I'm newbie with signal processing and I search on Google many terminology of spectrogram but I can't find any thing talk about the difference of type of spectrogram. Can anyone help me to explain the definition and meaning of diffenrent spectrogram in the picture below plz? Thanks!
P/s: And what about the difference between spectrogram and chroma? What and when chroma use for?
You asked to clarify two terms: Spectrogram and chroma. The short answer is:
A spectrogram is a visualization over time of all frequencies entering in the composition of a given sound. Any sound (waveform) can be broken down into a weighted sum of pure sinusoids, which frequencies belong to a geometric progression (harmonics).
See the last section for an explanation of each type of spectrogram.

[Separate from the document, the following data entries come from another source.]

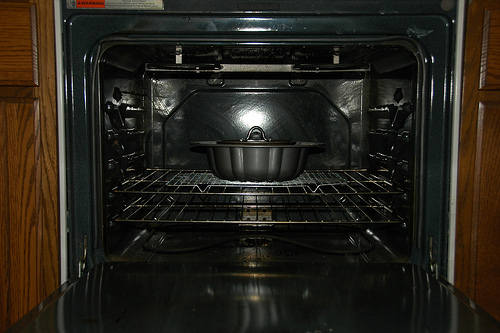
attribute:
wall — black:
[198, 92, 327, 119]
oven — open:
[62, 3, 467, 291]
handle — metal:
[237, 127, 277, 152]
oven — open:
[65, 24, 449, 267]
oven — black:
[4, 0, 499, 332]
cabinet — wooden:
[449, 0, 496, 321]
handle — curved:
[240, 124, 274, 143]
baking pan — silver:
[194, 127, 323, 180]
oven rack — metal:
[122, 157, 383, 255]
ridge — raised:
[101, 101, 144, 112]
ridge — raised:
[108, 128, 147, 140]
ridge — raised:
[108, 149, 147, 169]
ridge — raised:
[112, 169, 146, 197]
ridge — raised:
[110, 193, 145, 230]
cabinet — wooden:
[1, 1, 57, 331]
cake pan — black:
[191, 136, 322, 182]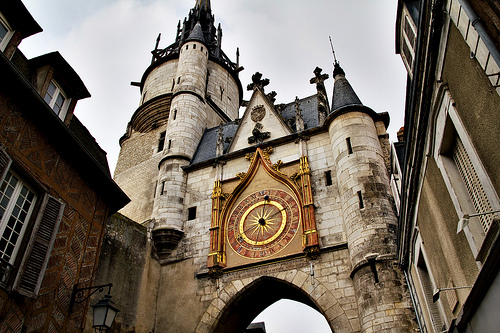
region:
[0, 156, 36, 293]
the window on the building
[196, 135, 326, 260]
the clock on the building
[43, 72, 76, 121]
the window on the building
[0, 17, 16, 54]
the window on the building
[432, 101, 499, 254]
the window on the building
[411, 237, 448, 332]
the window on the building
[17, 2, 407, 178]
a very clear sky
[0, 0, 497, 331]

Chroma means the 12 equal degrees of an equal-temper chromatic scale.:
A ♯ increases the pitch of a note by a semitone, the interval between any two degrees is equal to a semitone. However this concept is more complex than that: All degrees can also be lowered by a semitone using a flat (♭), so it appears C♯ and D♭ have the same pitch.

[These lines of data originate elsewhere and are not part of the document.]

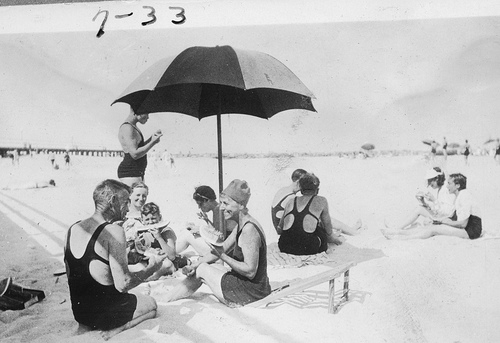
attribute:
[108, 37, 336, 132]
umbrella — open, color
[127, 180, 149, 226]
woman — smiling, eating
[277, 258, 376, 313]
bench — wooden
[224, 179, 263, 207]
cap — black, grey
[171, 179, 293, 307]
lady — light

While the pitch is the same from an audio engineer standpoint, this equality of sharps and flats doesn't stand in music. For a composer flats and sharps are not equivalent, do not have the same purpose, and one is never used in place of the other. On non-keyboard instruments, when the performer has to create the pitch themselves, C♯ and D♭ have different pitches, meaning the performer doesn't use the equal-temper chromatic scale, but some variant of the Pythagorean scale were the frequencies of all notes, including sharps and flats, are in a 3:2 ratio.
If you are interested in the details, you may continue reading, but you may have to read twice as the concepts behind are surprisingly counter-intuitive.
Spectrogram: Splitting a sound into harmonics
A spectrogram is a visualization of the frequency spectrum, a breakdown of the sound into pure sinusoids of different frequencies. A spectrogram provides a view of how the amplitude of the different frequencies vary according to time. This can be shown on a 2D plot (alternatively a 3D plot) where x is used for time, y for frequency and a color denotes amplitude at any frequency component found in the sound:
Voice spectrogram, source
In these plots, axes can be linear or logarithmic, and frequency axis can even be note names (sometimes referred to as pitch classes) instead of actual frequencies, as each note corresponds to a frequency. In this latter case the plot is rather called a chromagram. See section further below for details about plots used in audio analysis.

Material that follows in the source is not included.